* **Records shown**:

━━━━

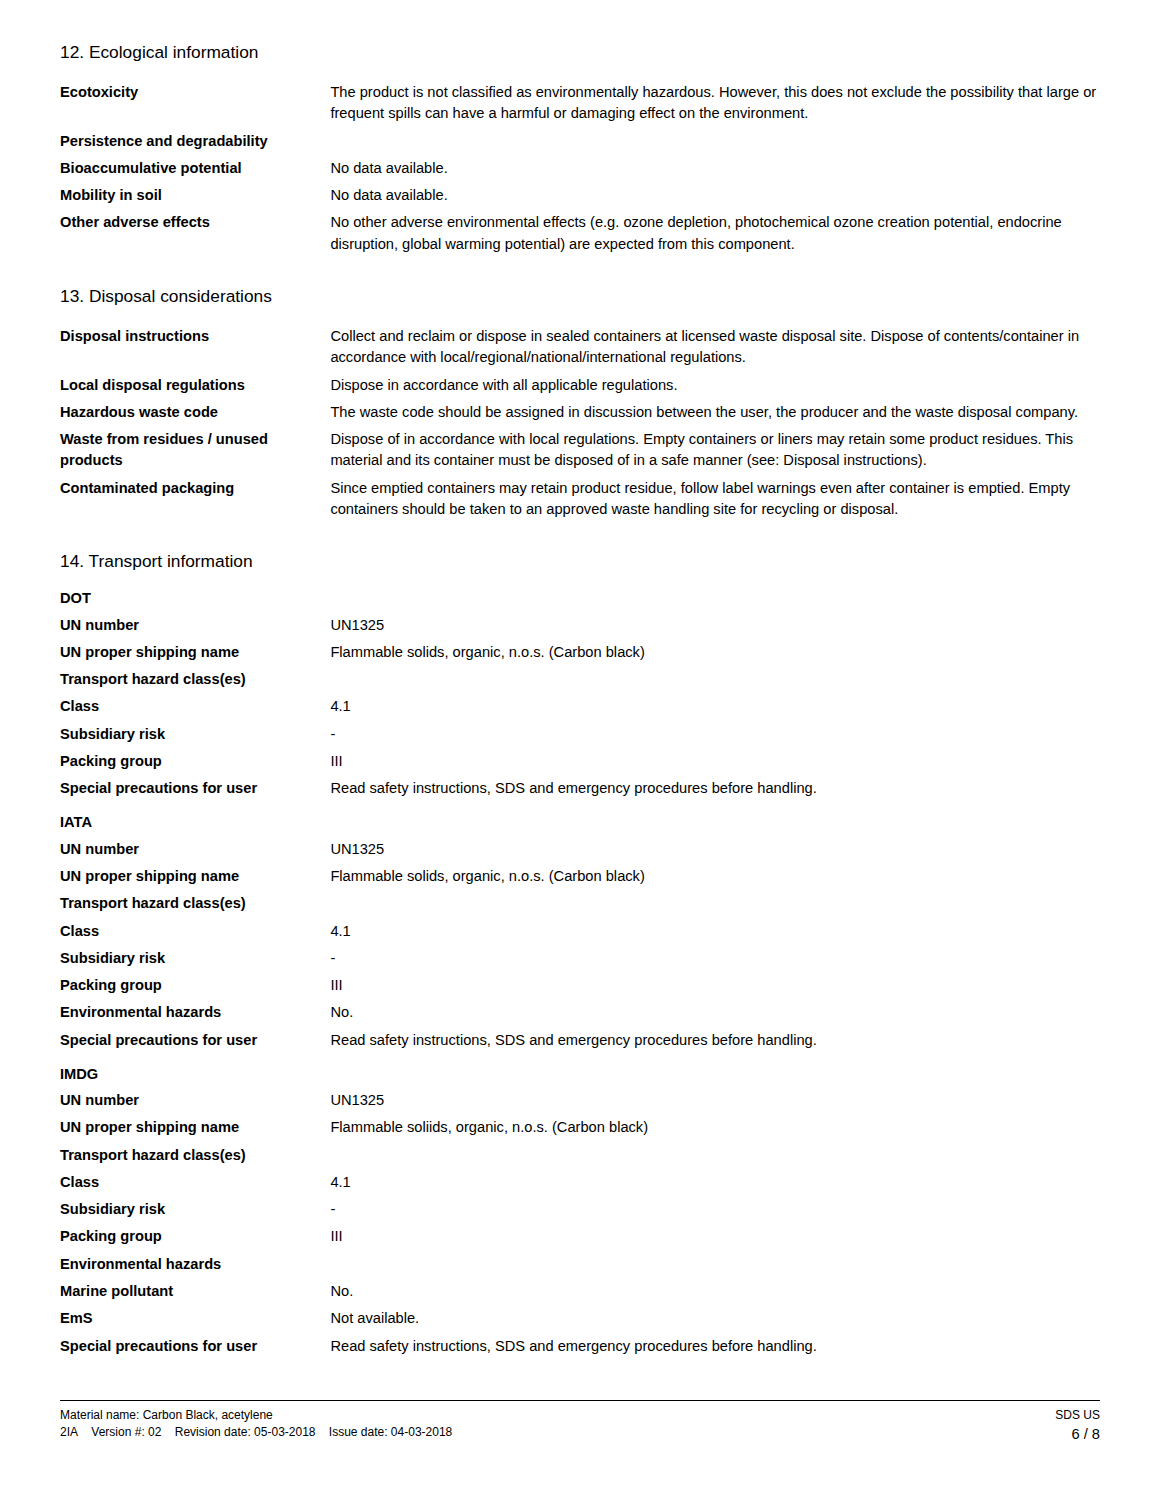12. Ecological information
| Ecotoxicity | The product is not classified as environmentally hazardous. However, this does not exclude the possibility that large or frequent spills can have a harmful or damaging effect on the environment. |
| Persistence and degradability | |
| Bioaccumulative potential | No data available. |
| Mobility in soil | No data available. |
| Other adverse effects | No other adverse environmental effects (e.g. ozone depletion, photochemical ozone creation potential, endocrine disruption, global warming potential) are expected from this component. |
13. Disposal considerations
| Disposal instructions | Collect and reclaim or dispose in sealed containers at licensed waste disposal site. Dispose of contents/container in accordance with local/regional/national/international regulations. |
| Local disposal regulations | Dispose in accordance with all applicable regulations. |
| Hazardous waste code | The waste code should be assigned in discussion between the user, the producer and the waste disposal company. |
| Waste from residues / unused products | Dispose of in accordance with local regulations. Empty containers or liners may retain some product residues. This material and its container must be disposed of in a safe manner (see: Disposal instructions). |
| Contaminated packaging | Since emptied containers may retain product residue, follow label warnings even after container is emptied. Empty containers should be taken to an approved waste handling site for recycling or disposal. |
14. Transport information
DOT
| UN number | UN1325 |
| UN proper shipping name | Flammable solids, organic, n.o.s. (Carbon black) |
| Transport hazard class(es) | |
| Class | 4.1 |
| Subsidiary risk | - |
| Packing group | III |
| Special precautions for user | Read safety instructions, SDS and emergency procedures before handling. |
IATA
| UN number | UN1325 |
| UN proper shipping name | Flammable solids, organic, n.o.s. (Carbon black) |
| Transport hazard class(es) | |
| Class | 4.1 |
| Subsidiary risk | - |
| Packing group | III |
| Environmental hazards | No. |
| Special precautions for user | Read safety instructions, SDS and emergency procedures before handling. |
IMDG
| UN number | UN1325 |
| UN proper shipping name | Flammable soliids, organic, n.o.s. (Carbon black) |
| Transport hazard class(es) | |
| Class | 4.1 |
| Subsidiary risk | - |
| Packing group | III |
| Environmental hazards | |
| Marine pollutant | No. |
| EmS | Not available. |
| Special precautions for user | Read safety instructions, SDS and emergency procedures before handling. |
| Material name: Carbon Black, acetylene | SDS US |
| 2IA Version #: 02 Revision date: 05-03-2018 Issue date: 04-03-2018 | 6 / 8 |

━━━━

* **Prompt**:
Since the listing holds pictures, return everything else in it exactly and omit those.

* **Answer to this problem**:
12. Ecological information
| Ecotoxicity | The product is not classified as environmentally hazardous. However, this does not exclude the possibility that large or frequent spills can have a harmful or damaging effect on the environment. |
| Persistence and degradability | |
| Bioaccumulative potential | No data available. |
| Mobility in soil | No data available. |
| Other adverse effects | No other adverse environmental effects (e.g. ozone depletion, photochemical ozone creation potential, endocrine disruption, global warming potential) are expected from this component. |
13. Disposal considerations
| Disposal instructions | Collect and reclaim or dispose in sealed containers at licensed waste disposal site. Dispose of contents/container in accordance with local/regional/national/international regulations. |
| Local disposal regulations | Dispose in accordance with all applicable regulations. |
| Hazardous waste code | The waste code should be assigned in discussion between the user, the producer and the waste disposal company. |
| Waste from residues / unused products | Dispose of in accordance with local regulations. Empty containers or liners may retain some product residues. This material and its container must be disposed of in a safe manner (see: Disposal instructions). |
| Contaminated packaging | Since emptied containers may retain product residue, follow label warnings even after container is emptied. Empty containers should be taken to an approved waste handling site for recycling or disposal. |
14. Transport information
DOT
| UN number | UN1325 |
| UN proper shipping name | Flammable solids, organic, n.o.s. (Carbon black) |
| Transport hazard class(es) | |
| Class | 4.1 |
| Subsidiary risk | - |
| Packing group | III |
| Special precautions for user | Read safety instructions, SDS and emergency procedures before handling. |
IATA
| UN number | UN1325 |
| UN proper shipping name | Flammable solids, organic, n.o.s. (Carbon black) |
| Transport hazard class(es) | |
| Class | 4.1 |
| Subsidiary risk | - |
| Packing group | III |
| Environmental hazards | No. |
| Special precautions for user | Read safety instructions, SDS and emergency procedures before handling. |
IMDG
| UN number | UN1325 |
| UN proper shipping name | Flammable soliids, organic, n.o.s. (Carbon black) |
| Transport hazard class(es) | |
| Class | 4.1 |
| Subsidiary risk | - |
| Packing group | III |
| Environmental hazards | |
| Marine pollutant | No. |
| EmS | Not available. |
| Special precautions for user | Read safety instructions, SDS and emergency procedures before handling. |
| Material name: Carbon Black, acetylene | SDS US |
| 2IA Version #: 02 Revision date: 05-03-2018 Issue date: 04-03-2018 | 6 / 8 |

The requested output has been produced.